SELECTED EXCERPT:
Oracle Adds Data-integrity Code To Linux Kernel

Yay for Linux! by Anonymous Coward · 2008-12-11 08:16 · Score: 0

Seems like Linux is going to have a great momentum in these coming months.

Re:Yay for Linux! by Anonymous Coward · 2008-12-11 08:18 · Score: 0

It's finally the YOLOTD!...
Re:Yay for Linux! by morgan_greywolf · 2008-12-11 08:24 · Score: 3, Insightful

The Year of Linux on the Database? Nah, that happened a long time ago.

--
My blog
Re:Yay for Linux! by Anonymous Coward · 2008-12-11 09:45 · Score: 0

Year Of Linux ... Oh, The Drama, I knew it would happen?

Dumb question... by geminidomino · 2008-12-11 08:24 · Score: 3, Insightful

How badly does this affect performance?

Re:Dumb question... by afidel · 2008-12-11 13:42 · Score: 3, Informative

It doesn't matter much. This patch adds T10-DIF which basically brings minicomputer level data integrity to the commodity computer market. It adds about 1.54% to data storage requirements (8 bytes of ECC per 512 byte block, just like the AS/400) and some small amount of code at the OS and APP layers to check the CRC's. With Oracle I would imagine this might actually INCREASE performance for the most fault intolerant environments since it wouldn't need to do a read after write if the storage system acknowledged a successful T-10 DIF block save.

ASSIGNMENT 1:
Answer these questions using the forum thread about Oracle's data-integrity code for Linux:
(a) What does morgan_greywolf say about the Year of Linux on the Database?
(b) What question does geminidomino ask?
(c) According to afidel, how much does the patch add to data storage requirements?
ASSIGNMENT 2: Summarize the forum thread about Oracle's data-integrity code for Linux in two sentences.
ASSIGNMENT 3: Carry on the forum thread about Oracle's data-integrity code for Linux from where it stops.

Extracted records
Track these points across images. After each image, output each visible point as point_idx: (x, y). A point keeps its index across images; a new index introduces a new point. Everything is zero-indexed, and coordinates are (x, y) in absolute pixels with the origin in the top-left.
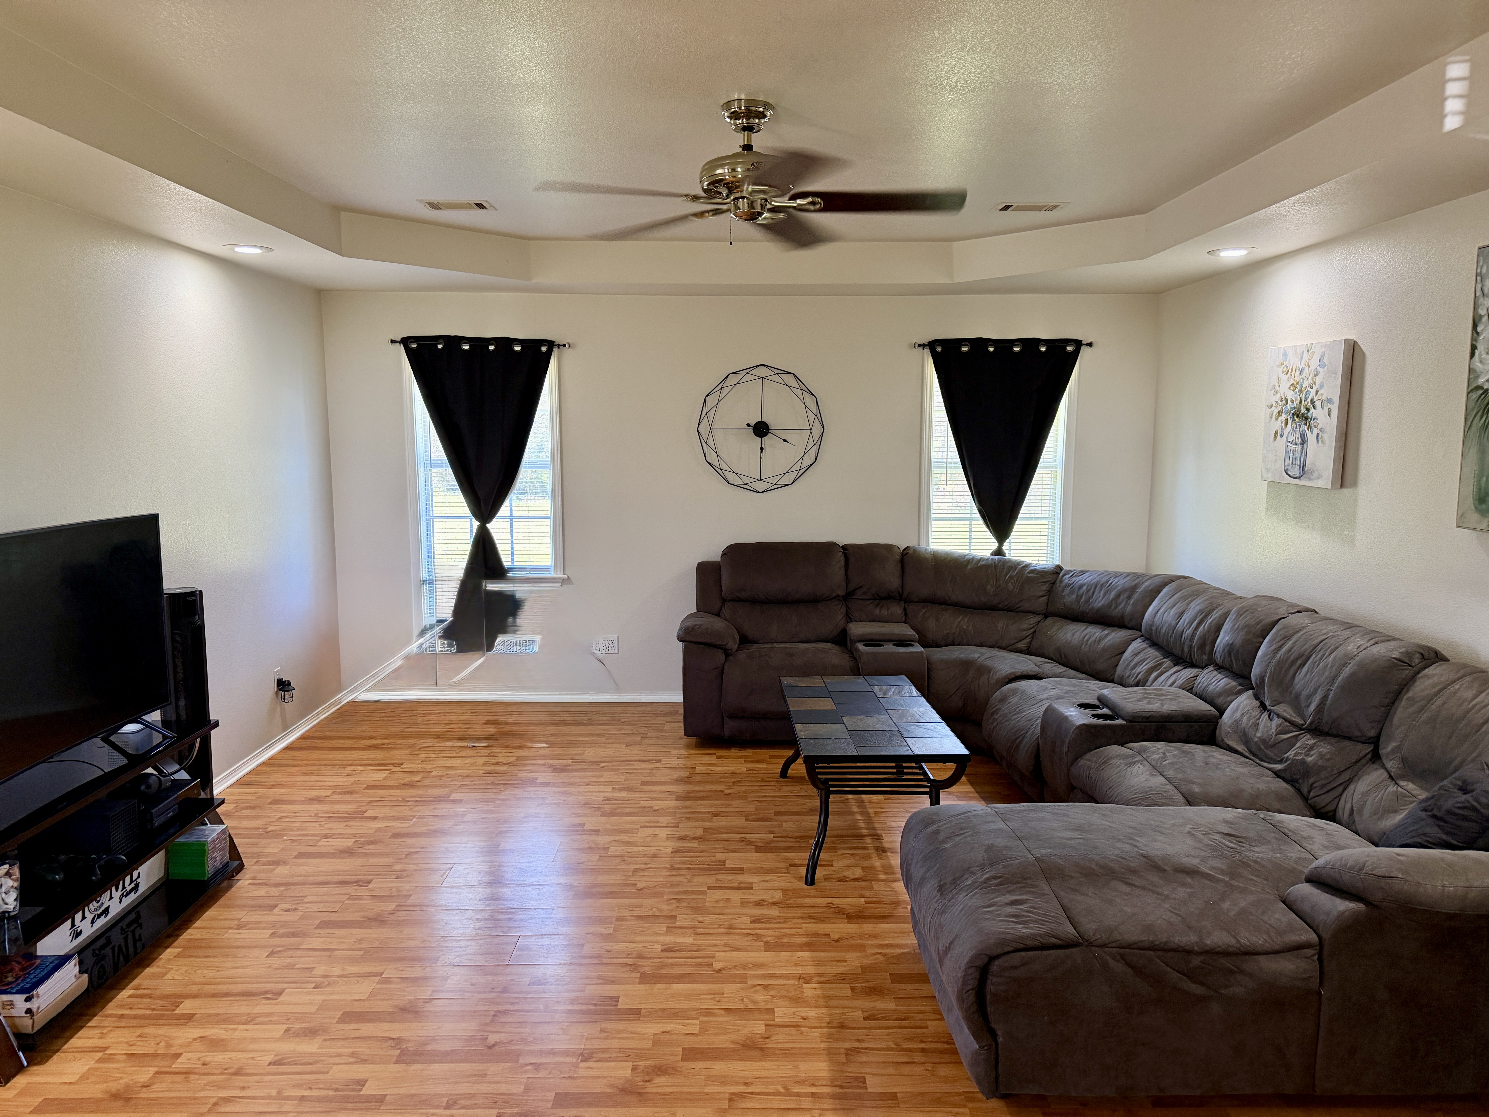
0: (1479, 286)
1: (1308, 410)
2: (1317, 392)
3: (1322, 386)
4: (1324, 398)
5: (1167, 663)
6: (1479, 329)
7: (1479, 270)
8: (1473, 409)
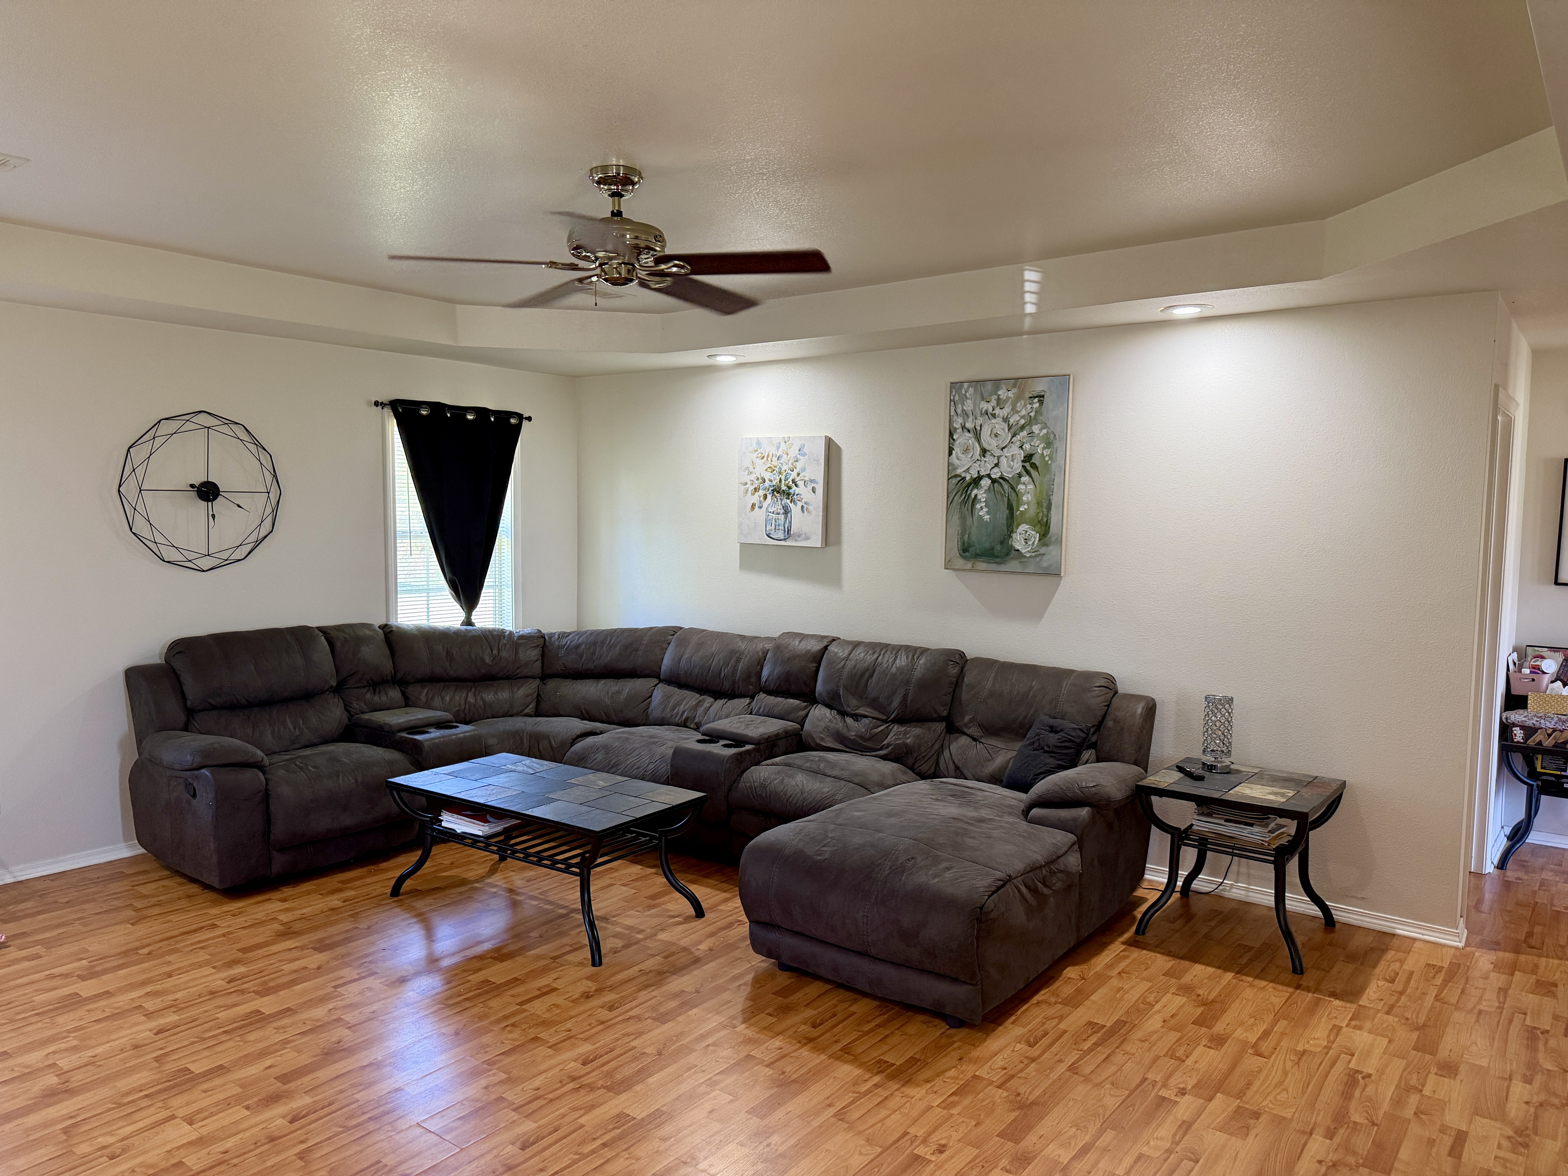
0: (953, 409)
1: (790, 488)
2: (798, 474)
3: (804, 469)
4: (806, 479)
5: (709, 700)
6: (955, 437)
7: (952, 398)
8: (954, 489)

TASK OUTPUT 1:
(a) It happened a long time ago.
(b) How badly does this affect performance?
(c) About 1.54%, which is 8 bytes of ECC per 512 byte block.

TASK OUTPUT 2: The thread about Oracle adding data-integrity code to the Linux kernel opens with comments expecting great momentum for Linux, plus a joke that the Year of Linux on the Database happened long ago. Asked how badly the change affects performance, one reply says the patch adds T10-DIF, which costs about 1.54% more storage and a small amount of checking code, and with Oracle it might even increase performance by avoiding a read after write.

TASK OUTPUT 3:
--
There are 4 boxes to use in the defense of liberty: soap, ballot, jury, ammo. Use in that order. Starting now.
Re:Dumb question... by afidel · 2008-12-11 16:05 · Score: 1

Hmm, on second thought after doing some more research it MIGHT matter:
CRC is somewhat expensive. 200-300 MB/s on a modern CPU looking into ways to optimize
SSE4 will have a CRC instruction (any poly)
linky(pdf)

Not sure what he means by CPU there, if he means core then it's not so bad (other than freaking expensive per core Oracle licensing), if that's per processor then that's very bad. Guess I might only be able to implement this on the new Shanghai beast we got last week or a new Corei7 Xeon system we will probably get next year once they are available.

--
There are 4 boxes to use in the defense of liberty: soap, ballot, jury, ammo. Use in that order. Starting now.

Oracle submitted a 2nd patch by aztektum · 2008-12-11 08:26 · Score: 3, Funny

It adds a 2nd layer of metadata that is used to verify the first layer of metadata wasn't corrupted so you can be EXTRA confident that your original data was actually handled correctly.

--
:: aztek ::
No sig for you!!

Re:Oracle submitted a 2nd patch by Vadatajs · 2008-12-11 11:05 · Score: 0

It's metadata all the way down.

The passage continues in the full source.